Saturn seemed quite orange to the naked eye and Jupiter also appeared a little bit yellowed. I wondered if there was smoke or particulate but didn't see any nearby fires.

It was a beautiful night. Pleasant temperature and not humid. Checked the conditions in Good To Stargaze.

main screen grab from GTS

The good to go indicator showed. I'm on it!

detailed screen grab from GTS

The detailed report showed the humidity around 75%. Didn't seem that high.

A few minutes before midnight, I dismounted the camera. Installed the baader planetarium eyepiece. Then the Pentax. Rhonda and I enjoyed the view, identified the many moons of Saturn, and tagged the C ring. I was very happy to see it with my eyeball! Beautiful!

Clouds returned which I took as a cue.

§

As I moved equipment back indoors, I ruminated on the MallinCam. Certainly the camera is significantly better, much better resolution, no obvious hot pixels. Great that a proprietary RS-422 cable is no longer needed. But the software continues to be extremely clunky. And the documentation is not good. It was terrible before with the older systems. This is a step up, clearly a lot of work went into it. But this is not the way to do it. Of all the questions I had and all the searches I conducted, the manual only gave me about 10% of the information that I needed. It's a shame. Alas, it works satisfactorily and only failed once, directly. 

There is the unresolved issue of badly constructed AVI files though... I have a feeling all the recorded video I captured is not good.

§

My persnickety attitudes about documentation and software quality aside, tonight was an experiment night. I wanted to test the MallinCam Universe on my rig and sort any major issues. There were none. It works, I didn't need an extension tube, my magnifier worked, I was able to wrangle the software. Another test was to gauge the visibility of Jupiter and Saturn from home. Quite good from the deck.

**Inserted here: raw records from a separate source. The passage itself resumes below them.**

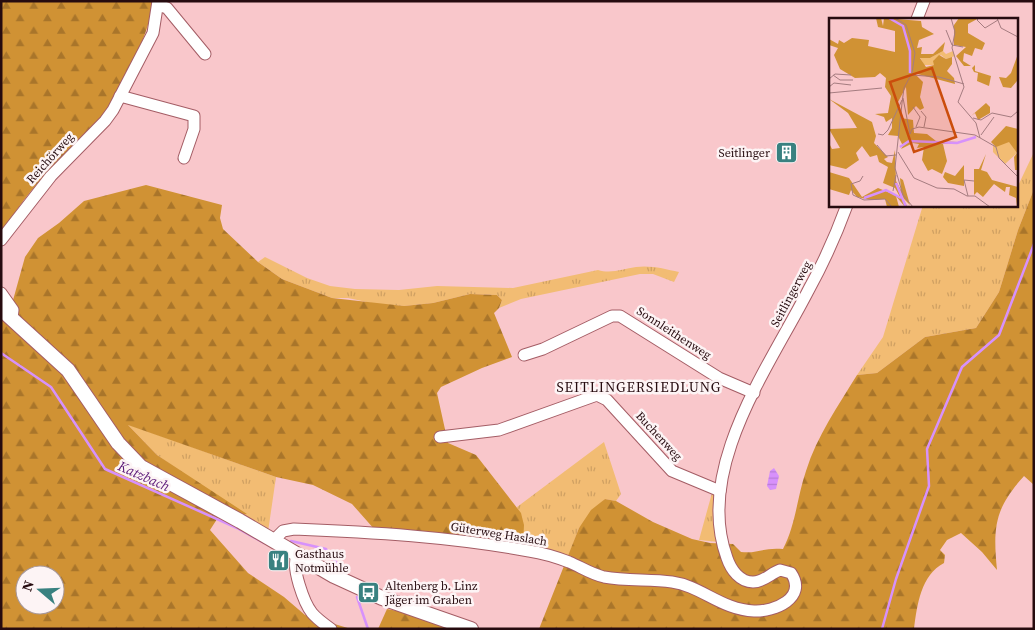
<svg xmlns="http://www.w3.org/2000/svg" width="1035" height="630" viewBox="0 0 1035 630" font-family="'Source Serif 4',serif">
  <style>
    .grass { fill: url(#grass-tufts) }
    .forest { fill: url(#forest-firs); fill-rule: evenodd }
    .water { fill: url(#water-rules) }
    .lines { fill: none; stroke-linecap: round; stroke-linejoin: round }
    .stream { stroke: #d791fb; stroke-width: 2.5 }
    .minor-casing { stroke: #a45d65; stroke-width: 13 }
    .tertiary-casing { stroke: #a45d65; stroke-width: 16 }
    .minor { stroke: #fff; stroke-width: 11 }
    .tertiary { stroke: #fff; stroke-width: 14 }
    .labels { text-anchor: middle; stroke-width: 5; stroke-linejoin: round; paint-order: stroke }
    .poi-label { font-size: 12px; fill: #260b0f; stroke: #fdf4f5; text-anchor: start }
    .street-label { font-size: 12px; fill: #260b0f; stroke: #fdf4f5 }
    .neighbourhood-label { font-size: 14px; letter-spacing: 1px; fill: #260b0f; stroke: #fdf4f5 }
    .water-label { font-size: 14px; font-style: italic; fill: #5d1b79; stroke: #fdf4f5 }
    .inset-river { fill: none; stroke: #d791fb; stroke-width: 2.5 }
    .inset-road { fill: none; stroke: #a57c80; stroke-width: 1 }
    .view { fill: #cb4d0c; fill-opacity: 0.15; stroke: #cb4d0c; stroke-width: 2.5 }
    .inset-edge { fill: none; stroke: #260b0f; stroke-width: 2.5 }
  </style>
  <defs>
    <pattern id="grass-tufts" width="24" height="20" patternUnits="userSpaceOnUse" patternTransform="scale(1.25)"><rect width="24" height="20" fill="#f2bc73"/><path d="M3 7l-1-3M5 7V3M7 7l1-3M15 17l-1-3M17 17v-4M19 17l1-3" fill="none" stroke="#cfa062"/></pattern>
    <pattern id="forest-firs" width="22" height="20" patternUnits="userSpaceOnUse" patternTransform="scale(1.25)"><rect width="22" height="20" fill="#d09234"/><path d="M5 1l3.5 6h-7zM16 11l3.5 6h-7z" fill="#a9752a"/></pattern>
    <pattern id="water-rules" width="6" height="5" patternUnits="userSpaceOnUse" patternTransform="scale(1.25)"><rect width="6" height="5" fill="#d791fb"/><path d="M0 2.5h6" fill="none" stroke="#b87cd6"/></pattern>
  </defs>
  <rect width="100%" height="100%" fill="#f9c7cb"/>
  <g class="grass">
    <path d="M1034,152V189L1018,230L999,292L976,328L925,337L877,373L857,375L883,337L923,205H1016V190Z"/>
    <path d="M265,257L307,278L330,286L355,289L399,290L437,286L513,288L598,270C611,274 623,269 636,267C651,265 665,269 679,272L674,282L653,274H640L521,299L499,308L502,300L497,295L470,294L433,303L404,306L376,304L348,298H332L282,279L258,262Z"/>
    <path d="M127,424L276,477L268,532L157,455Z"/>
    <path d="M604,442L621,494L616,501L605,499L579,528L567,560L523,547L517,507Z"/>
    <path d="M712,493L715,495L719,542L699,540Z"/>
  </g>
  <g class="forest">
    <path d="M1,1H155C145,41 124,89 99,122C85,140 65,154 50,170C31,189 15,211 1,234Z"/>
    <path d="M146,185L222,205L220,218L223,229L258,262L282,279L332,298L404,306L433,303L470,294L497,295L502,300L499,308L494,313L512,357L482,368L441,387L437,393L448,443L476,455L521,513L524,525L523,547L375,530L352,504L313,485L276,477L128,425L157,455L247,514L239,515L144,462L10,311L25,257L38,238L59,223L84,201Z"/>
    <path d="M1034,189V485L1024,476C994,509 993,528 997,570L982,552L961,533L947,540L940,550L945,555L944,563C921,575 917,605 914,629H539L579,528L591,510L605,499L616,501L653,522L692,539L710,543L733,544L741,552C758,554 764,547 783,549C796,524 797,497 806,471C817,436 838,406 857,375L877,373L925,337L976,328L999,292L1018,230Z"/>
    <path d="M1,314L51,359L138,471L161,486L219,516L210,530L248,573L284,597L305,615L351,629H1ZM25,575H55V605H25Z"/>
    <path d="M387,609L413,614L456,629H378Z"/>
  </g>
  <path class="water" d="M774,468L779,476L776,489L770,490L767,486L770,471Z"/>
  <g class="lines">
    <g class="stream">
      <path d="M1,353L51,387L105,469L237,528L264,543"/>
      <path d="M291,541L326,549L345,574"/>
      <path d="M357,597L368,629"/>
      <path d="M882,629L896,579L929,486L927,449L962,367L999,335L1034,244"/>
    </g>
    <defs>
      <g id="minor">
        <path d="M158,5L167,8L205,54"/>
        <path d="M917,19L924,1"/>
        <path d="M120,96L194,116V129L184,158"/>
        <path d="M1,240L51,176L105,121L113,110L153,33L158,1"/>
        <path d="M1,293L13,310L12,318"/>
        <path d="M524,355L543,349L612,316H620L719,378L754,393"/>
        <path d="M440,437L499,430L597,395L607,400L672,471L720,491"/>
        <path d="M273,541L283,531L294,529C373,532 451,537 529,551C542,553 556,557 569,562C581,567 591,574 604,577C626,581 650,579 672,582C701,586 722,610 754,611C774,612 808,598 791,573L780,570C771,573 764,582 753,582C740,582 731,570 727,558C694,469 769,367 808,291C823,264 836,235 847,205"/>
        <path d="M297,556C291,567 304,603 312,613C317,619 324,624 331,629"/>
      </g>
      <path id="tertiary" d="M1,309L68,370L118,443L141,467L240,521L334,576L382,598L471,629"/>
    </defs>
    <use href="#minor" class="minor-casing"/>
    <use href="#tertiary" class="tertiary-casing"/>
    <use href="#minor" class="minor"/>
    <use href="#tertiary" class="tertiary"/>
  </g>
  <defs>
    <symbol id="building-square" viewBox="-11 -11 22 22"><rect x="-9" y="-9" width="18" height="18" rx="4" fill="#398180" stroke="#fdf4f5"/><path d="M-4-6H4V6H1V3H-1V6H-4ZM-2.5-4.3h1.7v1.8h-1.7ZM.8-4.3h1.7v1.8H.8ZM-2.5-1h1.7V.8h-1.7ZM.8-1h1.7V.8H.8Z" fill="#fff"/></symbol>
    <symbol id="restaurant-square" viewBox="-11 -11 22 22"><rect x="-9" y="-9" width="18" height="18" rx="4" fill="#398180" stroke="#fdf4f5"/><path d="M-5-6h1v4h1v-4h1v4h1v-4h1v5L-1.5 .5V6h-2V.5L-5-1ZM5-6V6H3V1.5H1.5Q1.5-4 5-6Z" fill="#fff"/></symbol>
    <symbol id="bus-square" viewBox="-11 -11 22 22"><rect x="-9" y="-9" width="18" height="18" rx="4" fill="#398180" stroke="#fdf4f5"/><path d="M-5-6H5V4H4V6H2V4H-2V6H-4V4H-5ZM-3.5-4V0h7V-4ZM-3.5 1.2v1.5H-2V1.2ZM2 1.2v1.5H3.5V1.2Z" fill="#fff"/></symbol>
  </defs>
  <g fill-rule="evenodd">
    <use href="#building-square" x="774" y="140" width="25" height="25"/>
    <use href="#restaurant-square" x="266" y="548" width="25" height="25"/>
    <use href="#bus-square" x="356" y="580" width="25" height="25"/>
  </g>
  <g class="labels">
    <g class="poi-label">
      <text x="770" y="157" text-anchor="end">Seitlinger</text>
      <text x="295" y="558">Gasthaus<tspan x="295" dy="14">Notmühle</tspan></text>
      <text x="385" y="590">Altenberg b. Linz<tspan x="385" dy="14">Jäger im Graben</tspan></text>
    </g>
    <g class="street-label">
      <text transform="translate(50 158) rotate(-48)" y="4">Reichörweg</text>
      <text transform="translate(791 294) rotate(-62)" y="4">Seitlingerweg</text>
      <text transform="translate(674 333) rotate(33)" y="4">Sonnleithenweg</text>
      <text transform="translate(659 436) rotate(47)" y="4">Buchenweg</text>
      <text transform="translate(499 534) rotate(9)" y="4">Güterweg Haslach</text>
    </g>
    <g class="neighbourhood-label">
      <text x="639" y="392">SEITLINGERSIEDLUNG</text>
    </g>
    <g class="water-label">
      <text transform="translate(144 476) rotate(24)" y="5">Katzbach</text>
    </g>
  </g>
  <g transform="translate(829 18)">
    <rect width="189" height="189" fill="#f9c7cb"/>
    <path d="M114,33L117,36L124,33L126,38L117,41L112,37L105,42V47H95L91,39L101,40ZM180,123L188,135L176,146L164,134V128Z" fill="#f2bc73"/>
    <path d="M47,0H52L54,8L55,0L92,3L93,9L105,16L90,22L88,30L93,29L92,36H104L116,24L114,33L101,40H91L97,49L105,47L104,43L110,37L117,41L123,39V46L118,53L125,60L126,66L85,55L94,64L91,79L95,90L91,92L87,88L79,97L77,69L69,84L72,100L84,102L85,115L98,116L107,123L129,124L148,119L129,125L114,126L118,143L113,156L103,151L99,153L93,142L95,129L88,130L90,126L84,125L72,131L74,128L69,118L59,117L63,110V100L57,104L55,99L46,96L59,95L62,78L56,69L57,60L51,55L46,59L26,60L11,51L5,37L9,30L0,27V21L9,26L10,22L15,25L23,20L40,22L39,28L66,34V13L49,9ZM130,0H150L139,6V15L156,25L153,32L146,30L143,38L135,35L134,43L142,48H135L127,38L137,29L125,27V7ZM189,36L188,63L182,70L174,69L170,59L177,60L182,55ZM146,47V53L162,58L160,68L148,63L149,55L145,54L143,50ZM0,81L43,104L47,118L45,125L59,139L55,141L58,144L63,145L66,132L67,163L72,172L71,160L74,162L81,187L73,179L78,188L76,189L67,178L70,189H58L56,181L42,182L28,179L22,172L20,177L0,171V154L20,160L33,179L49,170L71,179L66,170L54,165L59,149L50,144L48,137L41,139L33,128L27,135L30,142L17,151L0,147V125L3,131L11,130L0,111L28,110L19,95ZM157,85L161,89V95L149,102L146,95L142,98ZM177,108L189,111V152H186L185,139L188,135L180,124L167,129L162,124ZM157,136L152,152L158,154L163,162L189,169L188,189L187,180L180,177L181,169H177L176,174L165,166L154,179L148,174L145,177V151H150ZM135,147V168L119,165L114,159L116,154L126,158Z" fill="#d09234"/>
    <path class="inset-river" d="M60,0L74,8L81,33V55M71,129L80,123L128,125L147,119M67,165L77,189M35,180L57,172L72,180"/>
    <path class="inset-road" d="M66,0L77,7L86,35L83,55L75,70L73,85L66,150L74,177L84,189M122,0L126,14L123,30L135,69L129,84L147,105L151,120M150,0L148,2L156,10L169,2M168,0L172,10L189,19M117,12L123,27L134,29M4,57L11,62H24M83,57L110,59L135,66M0,61L6,56L22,57M0,69L5,65L22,67M0,75L53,70M74,80L81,116L83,111L90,109L146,117L167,129L170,140L189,159M84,89L91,99L87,109M92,93L97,99L95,109M144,100L152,102L163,95L182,99L189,93M49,116L54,117L59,112L73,82M152,117L165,99M48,127L57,138L67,137M69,134L85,160L108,170L125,171L138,178H146L161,189M34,158L31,163L22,166L24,177L35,182L56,181L63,189M64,173L67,157M139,178L135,162L145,163"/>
    <path class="view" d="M103,50L127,119L85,134L61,64Z"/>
    <rect width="189" height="189" class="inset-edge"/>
  </g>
  <rect width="1035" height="630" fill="none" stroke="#260b0f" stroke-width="5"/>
  <g transform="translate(40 590) rotate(289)"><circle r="24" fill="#fdf4f5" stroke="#a79799"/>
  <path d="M0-4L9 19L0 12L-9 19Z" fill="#398180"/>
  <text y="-8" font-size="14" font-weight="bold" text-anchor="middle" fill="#260b0f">N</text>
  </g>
</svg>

Next things to figure out are how can video from my laptop get through the internet to Andrew. Will it work through my wifi or will I need to make a hardline connection?

§

At 10:14 PM, Rhonda spotted the ISS at the end of its pass.

1 comment:

Drew said...

Good report but you are going to have to play with the software a bit more.

Your true allegiance does show when you say "I was very happy to see it with my eyeball! Beautiful!"

No camera is going to do it for you. For me, it's the complete opposite.


Andrew

PS I should have cleaned the sensor before I lent it to you!